Assessing the market impact of these proposals also requires asking how widely the effects would be felt among homeowners, and whether the number is large enough to meaningfully shift housing supply. To understand who would benefit from any adjustment to the capital gains tax, it’s important to look at the sectors of homeowners who have accrued capital gains that exceed the current thresholds.
It is estimated that about 25% of current homeowners – sole and couple ownership – have realized a $250,000+ gain since purchasing their home. According to the National Association of Realtors, approximately 38% of homeowners are single owners, so only that percentage of current homeowners would be subject to the $250,000 threshold. Approximately 8% have realized a gain exceeding $500,000.

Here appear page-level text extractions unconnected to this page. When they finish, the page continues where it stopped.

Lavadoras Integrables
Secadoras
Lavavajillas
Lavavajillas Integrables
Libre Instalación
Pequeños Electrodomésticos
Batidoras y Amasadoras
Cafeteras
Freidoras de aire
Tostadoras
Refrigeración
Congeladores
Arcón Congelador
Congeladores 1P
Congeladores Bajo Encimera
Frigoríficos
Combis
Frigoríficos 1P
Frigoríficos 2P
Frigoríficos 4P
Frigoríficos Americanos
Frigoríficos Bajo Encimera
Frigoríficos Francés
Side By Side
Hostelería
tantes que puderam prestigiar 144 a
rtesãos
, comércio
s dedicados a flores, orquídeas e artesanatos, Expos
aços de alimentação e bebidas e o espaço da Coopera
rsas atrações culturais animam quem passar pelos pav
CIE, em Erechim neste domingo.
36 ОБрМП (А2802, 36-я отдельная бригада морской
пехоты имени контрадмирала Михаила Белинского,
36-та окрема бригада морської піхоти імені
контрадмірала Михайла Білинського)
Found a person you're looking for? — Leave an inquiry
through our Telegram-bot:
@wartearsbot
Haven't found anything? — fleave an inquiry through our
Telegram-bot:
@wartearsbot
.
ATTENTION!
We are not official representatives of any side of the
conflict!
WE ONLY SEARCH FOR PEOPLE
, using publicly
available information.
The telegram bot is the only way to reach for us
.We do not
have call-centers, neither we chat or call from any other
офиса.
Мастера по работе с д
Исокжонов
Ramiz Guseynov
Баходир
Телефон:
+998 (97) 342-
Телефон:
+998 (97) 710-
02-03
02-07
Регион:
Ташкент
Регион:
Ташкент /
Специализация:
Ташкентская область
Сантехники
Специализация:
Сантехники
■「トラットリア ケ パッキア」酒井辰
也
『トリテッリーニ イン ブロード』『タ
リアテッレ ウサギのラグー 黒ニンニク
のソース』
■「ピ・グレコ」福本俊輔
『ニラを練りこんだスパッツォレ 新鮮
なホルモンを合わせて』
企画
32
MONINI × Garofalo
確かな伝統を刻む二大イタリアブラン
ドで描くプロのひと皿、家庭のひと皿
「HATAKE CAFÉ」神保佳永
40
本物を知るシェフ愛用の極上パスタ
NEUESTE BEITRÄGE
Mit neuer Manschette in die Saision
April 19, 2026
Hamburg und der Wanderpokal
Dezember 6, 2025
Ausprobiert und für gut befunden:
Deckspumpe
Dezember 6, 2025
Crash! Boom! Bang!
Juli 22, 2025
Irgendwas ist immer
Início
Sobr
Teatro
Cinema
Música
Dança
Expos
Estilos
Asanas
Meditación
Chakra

Given the benefit accrued to married couples, this calculates out to approximately 10% of current homeowners who would actually have a capital gains burden if selling their home under the current regime.

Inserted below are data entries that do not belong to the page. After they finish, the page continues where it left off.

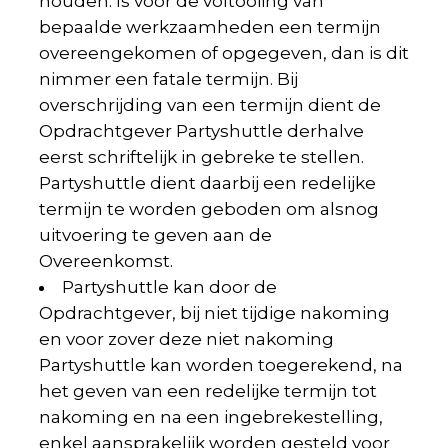
houden. Is voor de voltooiing van
bepaalde werkzaamheden een termijn
overeengekomen of opgegeven, dan is dit
nimmer een fatale termijn. Bij
overschrijding van een termijn dient de
Opdrachtgever Partyshuttle derhalve
eerst schriftelijk in gebreke te stellen.
Partyshuttle dient daarbij een redelijke
termijn te worden geboden om alsnog
uitvoering te geven aan de
Overeenkomst.
Partyshuttle kan door de
Opdrachtgever, bij niet tijdige nakoming
en voor zover deze niet nakoming
Partyshuttle kan worden toegerekend, na
het geven van een redelijke termijn tot
nakoming en na een ingebrekestelling,
enkel aansprakelijk worden gesteld voor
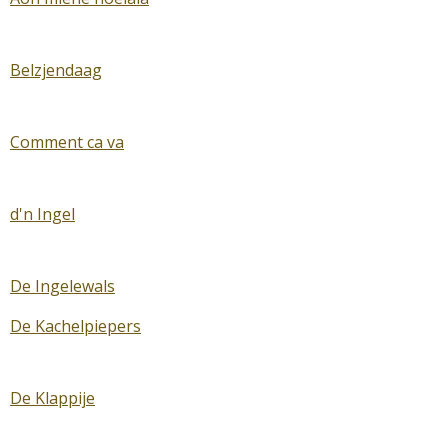
Belzjendaag
Comment ca va
d'n Ingel
De Ingelewals
De Kachelpiepers
De Klappije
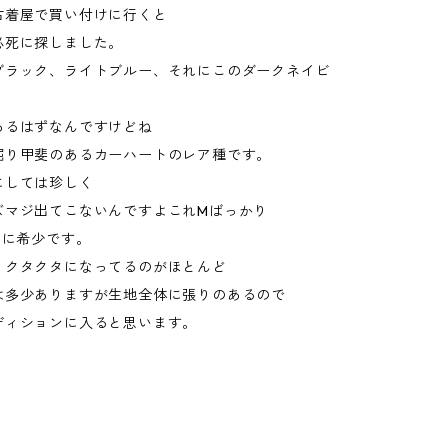
古着屋で買い付けに行くと
必死に探しました。
ブラック、ライトブルー、それにこのダークネイビ
あるはずなんですけどね
掘り甲斐のあるカーハートのレア種です。
にしては珍しく
ズマジ出てこないんですよこれMばっかり
らに希少です。
、クタクタになってるのがほとんど
は多少ありますが生地全体に張りのあるので
ディションに入ると思います。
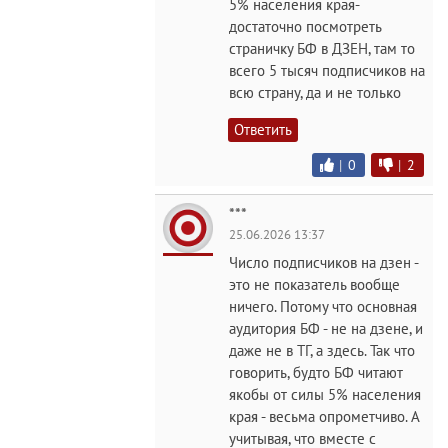
5% населения края-
достаточно посмотреть
страничку БФ в ДЗЕН, там то
всего 5 тысяч подписчиков на
всю страну, да и не только
Ответить
|
0
|
2
***
25.06.2026 13:37
Число подписчиков на дзен -
это не показатель вообще
ничего. Потому что основная
аудитория БФ - не на дзене, и
даже не в ТГ, а здесь. Так что
говорить, будто БФ читают
якобы от силы 5% населения
края - весьма опрометчиво. А
учитывая, что вместе с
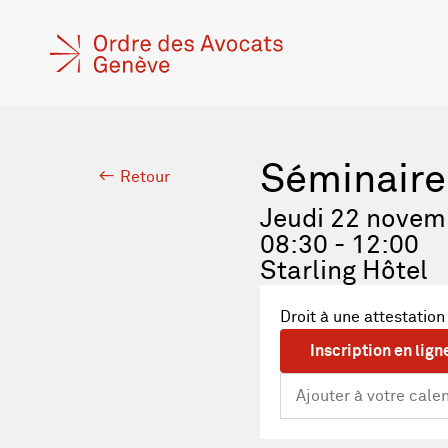
Séminaire
Retour
Jeudi 22 novem
08:30 - 12:00
Starling Hôtel
Droit à une attestation
Inscription en lign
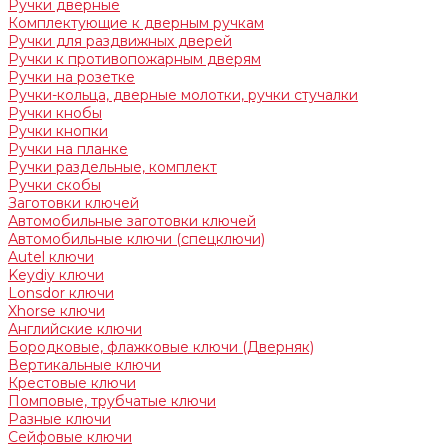
Ручки дверные
Комплектующие к дверным ручкам
Ручки для раздвижных дверей
Ручки к противопожарным дверям
Ручки на розетке
Ручки-кольца, дверные молотки, ручки стучалки
Ручки кнобы
Ручки кнопки
Ручки на планке
Ручки раздельные, комплект
Ручки скобы
Заготовки ключей
Автомобильные заготовки ключей
Автомобильные ключи (спецключи)
Autel ключи
Keydiy ключи
Lonsdor ключи
Xhorse ключи
Английские ключи
Бородковые, флажковые ключи (Дверняк)
Вертикальные ключи
Крестовые ключи
Помповые, трубчатые ключи
Разные ключи
Сейфовые ключи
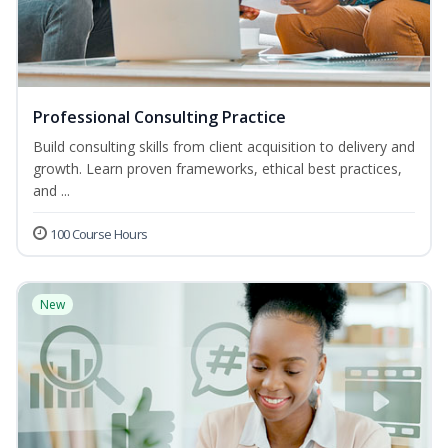
Professional Consulting Practice
Build consulting skills from client acquisition to delivery and
growth. Learn proven frameworks, ethical best practices,
and ...
100 Course Hours
New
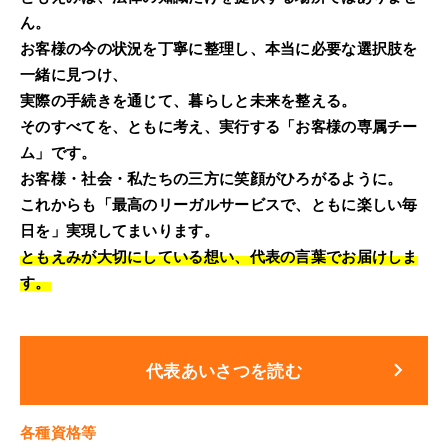
ん。
お客様の今の状況を丁寧に整理し、本当に必要な選択肢を
一緒に見つけ、
実際の手続きを通じて、暮らしと未来を整える。
そのすべてを、ともに考え、実行する「お客様の専属チー
ム」です。
お客様・社会・私たちの三方に笑顔がひろがるように。
これからも「最高のリーガルサービスで、ともに楽しい毎
日を」実現してまいります。
ともえみが大切にしている想い、代表の言葉でお届けしま
す。
keyboard_arrow_right
代表あいさつを読む
各種資格等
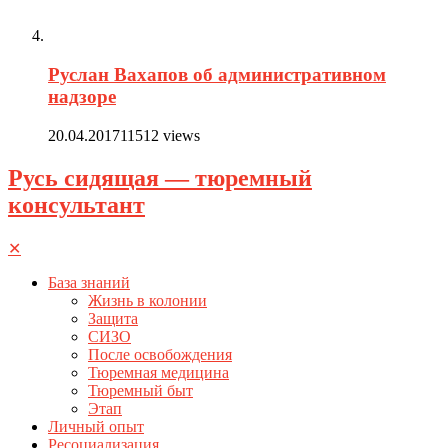
Руслан Вахапов об административном
надзоре
20.04.2017
11512 views
Русь сидящая — тюремный
консультант
✕
База знаний
Жизнь в колонии
Защита
СИЗО
После освобождения
Тюремная медицина
Тюремный быт
Этап
Личный опыт
Ресоциализация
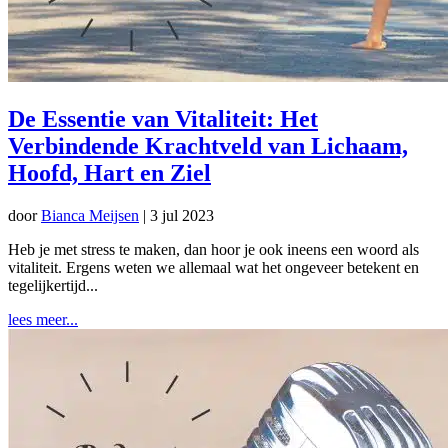
De Essentie van Vitaliteit: Het
Verbindende Krachtveld van Lichaam,
Hoofd, Hart en Ziel
door
Bianca Meijsen
|
3 jul 2023
Heb je met stress te maken, dan hoor je ook ineens een woord als
vitaliteit. Ergens weten we allemaal wat het ongeveer betekent en
tegelijkertijd...
lees meer...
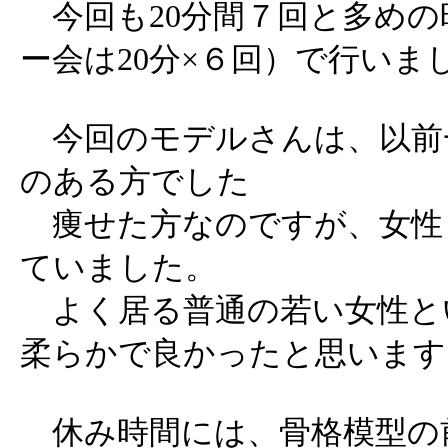
今回も20分間７回と多めの
ー会は20分×６回）で行いま
今回のモデルさんは、以前
のある方でした
痩せた方なのですが、女性
ていました。
よく居る普通の若い女性と
柔らかで良かったと思います
休み時間には、骨格模型の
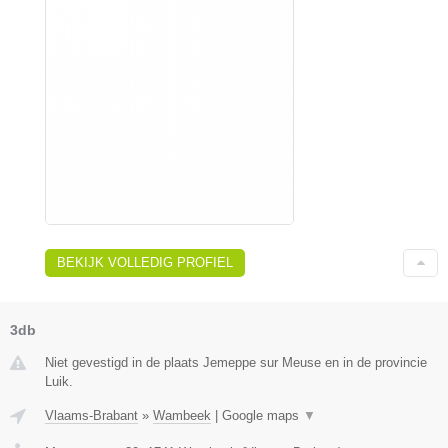
BEKIJK VOLLEDIG PROFIEL
3db
Niet gevestigd in de plaats Jemeppe sur Meuse en in de provincie
Luik.
Vlaams-Brabant
»
Wambeek
|
Google maps
▼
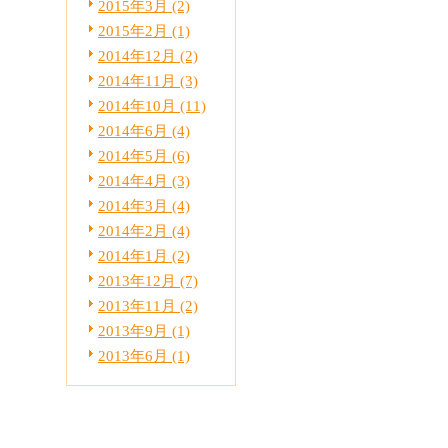
2015年3月 (2)
2015年2月 (1)
2014年12月 (2)
2014年11月 (3)
2014年10月 (11)
2014年6月 (4)
2014年5月 (6)
2014年4月 (3)
2014年3月 (4)
2014年2月 (4)
2014年1月 (2)
2013年12月 (7)
2013年11月 (2)
2013年9月 (1)
2013年6月 (1)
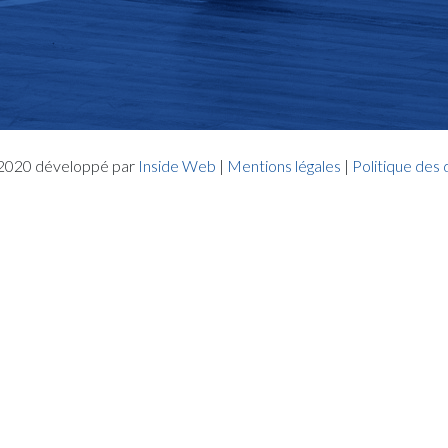
- 2020 développé par
Inside Web
|
Mentions légales
|
Politique des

A recent estimate prepared by The Budget Lab at Yale University seemed to concur with these numbers, estimating that only 10.3% of homeowners are above the current exception. The report indicated that those who would benefit would be wealthier, higher-income and older on average, noting that the average net worth of those homeowners is $5.7 million, their average income is $431,000, and the average age is 64.
A Redfin report came to a similar conclusion, noting that the median value of homes that have gained $500,000 is approximately $1.3 million, while the median home value for those homes that have gained $250,000 is $720,000, indicating that those most impacted by the current rates are also among the wealthiest homeowners.

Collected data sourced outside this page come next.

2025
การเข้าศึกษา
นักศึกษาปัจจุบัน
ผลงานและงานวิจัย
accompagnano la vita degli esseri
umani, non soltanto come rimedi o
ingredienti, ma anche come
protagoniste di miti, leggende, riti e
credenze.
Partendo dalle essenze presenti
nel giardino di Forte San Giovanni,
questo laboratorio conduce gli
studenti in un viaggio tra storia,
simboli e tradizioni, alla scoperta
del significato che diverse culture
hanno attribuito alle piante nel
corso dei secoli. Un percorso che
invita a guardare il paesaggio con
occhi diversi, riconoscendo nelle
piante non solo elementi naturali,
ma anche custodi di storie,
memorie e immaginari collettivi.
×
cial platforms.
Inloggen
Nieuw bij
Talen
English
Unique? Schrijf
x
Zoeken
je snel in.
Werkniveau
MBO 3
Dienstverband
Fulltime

Homeowners on the East and West Coasts, where home values have climbed most rapidly over the past several decades, are also more likely to benefit.
California, Hawaii, Massachusetts, Washington, New Jersey, Rhode Island, New Hampshire, Utah, Idaho and Colorado are the states with the highest share of homes above capital gains thresholds. States in the heartland report negligible numbers exceeding the gains threshold, including Kentucky, Indiana, Nebraska, Louisiana, West Virginia, Wyoming, Oklahoma, Iowa, North Dakota and Mississippi.
How a higher threshold (or no threshold) benefits the real estate market
While there appears to be agreement that the current thresholds are outdated, and likely to penalize long-time elderly homeowners, particularly those who have been widowed, there is less of an understanding of how effective the legislation will be at releasing more homes into the market – a major concern for the real estate industry.
Although the current inventory of homes for sale is in the 4.6-month range, that inventory could be gobbled up very quickly if the Federal Reserve continues to dial back rates and homebuyers who have sat on the sidelines head back into the market in greater numbers.
From a long-term perspective, raising the threshold seems imperative, as more homeowners will cross that threshold in the coming years if the adjustment is not made, incentivizing a larger number of long-term owners to stay put.
The National Association of Realtors commissioned new studies that found:
- By 2030, 56% of homeowners (47 million) are projected to exceed the $250K threshold— and nearly 23% (20 million) could surpass $500K.
- By 2035, nearly 70% (59 million) could surpass $250K and 38% exceed $500K cap.
- Eight states could have more than 40% of owners above the $500K cap by 2030; 20 states by 2035.
However, if the change reaches only 10% of current homeowners, most in higher-income tiers, its effect may be modest. Raising the exclusion might release some upper-tier homes, but it may not resolve the fundamental shortage of affordable housing for lower- and middle-income consumers.
Potential homebuyers may still be on the sidelines in 2026 if the shortage of affordable housing is not addressed in a more meaningful way — with the industry working alongside national, state, and local governments, as well as community and charitable organizations.